Dataset entries:
········

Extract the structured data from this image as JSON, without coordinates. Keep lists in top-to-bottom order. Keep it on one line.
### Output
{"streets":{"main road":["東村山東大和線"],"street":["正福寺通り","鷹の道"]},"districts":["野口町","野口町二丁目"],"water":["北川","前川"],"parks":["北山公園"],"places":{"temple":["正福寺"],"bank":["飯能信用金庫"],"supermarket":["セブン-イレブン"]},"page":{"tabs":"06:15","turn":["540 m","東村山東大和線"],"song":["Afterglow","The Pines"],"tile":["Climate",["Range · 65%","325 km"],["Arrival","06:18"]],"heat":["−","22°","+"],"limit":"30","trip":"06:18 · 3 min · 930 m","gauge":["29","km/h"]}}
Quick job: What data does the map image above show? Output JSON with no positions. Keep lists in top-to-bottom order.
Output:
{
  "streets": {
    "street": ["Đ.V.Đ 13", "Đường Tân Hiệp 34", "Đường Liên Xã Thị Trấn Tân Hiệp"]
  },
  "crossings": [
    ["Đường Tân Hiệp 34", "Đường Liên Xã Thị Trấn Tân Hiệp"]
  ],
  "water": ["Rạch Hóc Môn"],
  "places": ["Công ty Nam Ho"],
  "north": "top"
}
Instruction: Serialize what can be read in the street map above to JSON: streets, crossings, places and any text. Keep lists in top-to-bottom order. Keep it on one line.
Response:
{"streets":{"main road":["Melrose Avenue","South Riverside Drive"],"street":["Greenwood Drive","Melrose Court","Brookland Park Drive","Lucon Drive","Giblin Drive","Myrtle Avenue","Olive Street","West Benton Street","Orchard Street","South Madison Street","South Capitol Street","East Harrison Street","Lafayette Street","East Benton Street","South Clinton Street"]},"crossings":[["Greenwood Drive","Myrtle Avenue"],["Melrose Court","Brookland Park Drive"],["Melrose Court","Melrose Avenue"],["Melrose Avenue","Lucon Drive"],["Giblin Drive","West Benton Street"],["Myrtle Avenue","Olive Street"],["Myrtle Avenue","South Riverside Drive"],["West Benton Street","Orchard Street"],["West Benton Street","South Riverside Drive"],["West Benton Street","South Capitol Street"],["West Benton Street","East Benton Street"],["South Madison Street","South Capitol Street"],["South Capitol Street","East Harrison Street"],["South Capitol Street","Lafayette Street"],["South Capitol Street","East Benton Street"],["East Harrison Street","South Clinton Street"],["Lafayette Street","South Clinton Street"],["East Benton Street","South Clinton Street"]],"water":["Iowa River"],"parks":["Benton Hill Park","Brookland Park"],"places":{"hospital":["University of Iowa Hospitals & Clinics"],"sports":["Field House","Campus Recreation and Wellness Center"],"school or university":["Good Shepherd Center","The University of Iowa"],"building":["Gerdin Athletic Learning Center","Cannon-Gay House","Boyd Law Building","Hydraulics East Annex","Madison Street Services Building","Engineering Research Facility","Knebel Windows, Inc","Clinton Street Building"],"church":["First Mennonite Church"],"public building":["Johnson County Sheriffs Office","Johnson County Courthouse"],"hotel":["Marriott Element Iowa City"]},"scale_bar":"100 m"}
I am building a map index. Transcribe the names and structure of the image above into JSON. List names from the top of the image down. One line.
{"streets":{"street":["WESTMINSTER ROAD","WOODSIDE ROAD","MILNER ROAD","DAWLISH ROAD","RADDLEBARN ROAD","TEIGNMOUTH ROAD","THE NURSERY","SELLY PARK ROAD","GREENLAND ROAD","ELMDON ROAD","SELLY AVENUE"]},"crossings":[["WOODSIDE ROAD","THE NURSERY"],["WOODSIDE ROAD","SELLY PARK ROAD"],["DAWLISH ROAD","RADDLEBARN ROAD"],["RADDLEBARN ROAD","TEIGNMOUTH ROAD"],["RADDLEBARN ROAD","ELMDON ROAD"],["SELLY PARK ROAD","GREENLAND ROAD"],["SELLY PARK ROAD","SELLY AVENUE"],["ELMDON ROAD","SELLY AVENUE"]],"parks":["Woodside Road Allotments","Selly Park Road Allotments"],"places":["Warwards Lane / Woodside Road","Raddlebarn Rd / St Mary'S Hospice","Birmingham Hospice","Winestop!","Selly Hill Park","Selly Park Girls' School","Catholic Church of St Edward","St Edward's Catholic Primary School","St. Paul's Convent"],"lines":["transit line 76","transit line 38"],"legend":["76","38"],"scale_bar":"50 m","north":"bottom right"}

········

### About this exercise
Your reply must be a faithful copy of each entry above.

### Response
Extract the structured data from this image as JSON, without coordinates. Keep lists in top-to-bottom order. Keep it on one line.
### Output
{"streets":{"main road":["東村山東大和線"],"street":["正福寺通り","鷹の道"]},"districts":["野口町","野口町二丁目"],"water":["北川","前川"],"parks":["北山公園"],"places":{"temple":["正福寺"],"bank":["飯能信用金庫"],"supermarket":["セブン-イレブン"]},"page":{"tabs":"06:15","turn":["540 m","東村山東大和線"],"song":["Afterglow","The Pines"],"tile":["Climate",["Range · 65%","325 km"],["Arrival","06:18"]],"heat":["−","22°","+"],"limit":"30","trip":"06:18 · 3 min · 930 m","gauge":["29","km/h"]}}
Quick job: What data does the map image above show? Output JSON with no positions. Keep lists in top-to-bottom order.
Output:
{
  "streets": {
    "street": ["Đ.V.Đ 13", "Đường Tân Hiệp 34", "Đường Liên Xã Thị Trấn Tân Hiệp"]
  },
  "crossings": [
    ["Đường Tân Hiệp 34", "Đường Liên Xã Thị Trấn Tân Hiệp"]
  ],
  "water": ["Rạch Hóc Môn"],
  "places": ["Công ty Nam Ho"],
  "north": "top"
}
Instruction: Serialize what can be read in the street map above to JSON: streets, crossings, places and any text. Keep lists in top-to-bottom order. Keep it on one line.
Response:
{"streets":{"main road":["Melrose Avenue","South Riverside Drive"],"street":["Greenwood Drive","Melrose Court","Brookland Park Drive","Lucon Drive","Giblin Drive","Myrtle Avenue","Olive Street","West Benton Street","Orchard Street","South Madison Street","South Capitol Street","East Harrison Street","Lafayette Street","East Benton Street","South Clinton Street"]},"crossings":[["Greenwood Drive","Myrtle Avenue"],["Melrose Court","Brookland Park Drive"],["Melrose Court","Melrose Avenue"],["Melrose Avenue","Lucon Drive"],["Giblin Drive","West Benton Street"],["Myrtle Avenue","Olive Street"],["Myrtle Avenue","South Riverside Drive"],["West Benton Street","Orchard Street"],["West Benton Street","South Riverside Drive"],["West Benton Street","South Capitol Street"],["West Benton Street","East Benton Street"],["South Madison Street","South Capitol Street"],["South Capitol Street","East Harrison Street"],["South Capitol Street","Lafayette Street"],["South Capitol Street","East Benton Street"],["East Harrison Street","South Clinton Street"],["Lafayette Street","South Clinton Street"],["East Benton Street","South Clinton Street"]],"water":["Iowa River"],"parks":["Benton Hill Park","Brookland Park"],"places":{"hospital":["University of Iowa Hospitals & Clinics"],"sports":["Field House","Campus Recreation and Wellness Center"],"school or university":["Good Shepherd Center","The University of Iowa"],"building":["Gerdin Athletic Learning Center","Cannon-Gay House","Boyd Law Building","Hydraulics East Annex","Madison Street Services Building","Engineering Research Facility","Knebel Windows, Inc","Clinton Street Building"],"church":["First Mennonite Church"],"public building":["Johnson County Sheriffs Office","Johnson County Courthouse"],"hotel":["Marriott Element Iowa City"]},"scale_bar":"100 m"}
I am building a map index. Transcribe the names and structure of the image above into JSON. List names from the top of the image down. One line.
{"streets":{"street":["WESTMINSTER ROAD","WOODSIDE ROAD","MILNER ROAD","DAWLISH ROAD","RADDLEBARN ROAD","TEIGNMOUTH ROAD","THE NURSERY","SELLY PARK ROAD","GREENLAND ROAD","ELMDON ROAD","SELLY AVENUE"]},"crossings":[["WOODSIDE ROAD","THE NURSERY"],["WOODSIDE ROAD","SELLY PARK ROAD"],["DAWLISH ROAD","RADDLEBARN ROAD"],["RADDLEBARN ROAD","TEIGNMOUTH ROAD"],["RADDLEBARN ROAD","ELMDON ROAD"],["SELLY PARK ROAD","GREENLAND ROAD"],["SELLY PARK ROAD","SELLY AVENUE"],["ELMDON ROAD","SELLY AVENUE"]],"parks":["Woodside Road Allotments","Selly Park Road Allotments"],"places":["Warwards Lane / Woodside Road","Raddlebarn Rd / St Mary'S Hospice","Birmingham Hospice","Winestop!","Selly Hill Park","Selly Park Girls' School","Catholic Church of St Edward","St Edward's Catholic Primary School","St. Paul's Convent"],"lines":["transit line 76","transit line 38"],"legend":["76","38"],"scale_bar":"50 m","north":"bottom right"}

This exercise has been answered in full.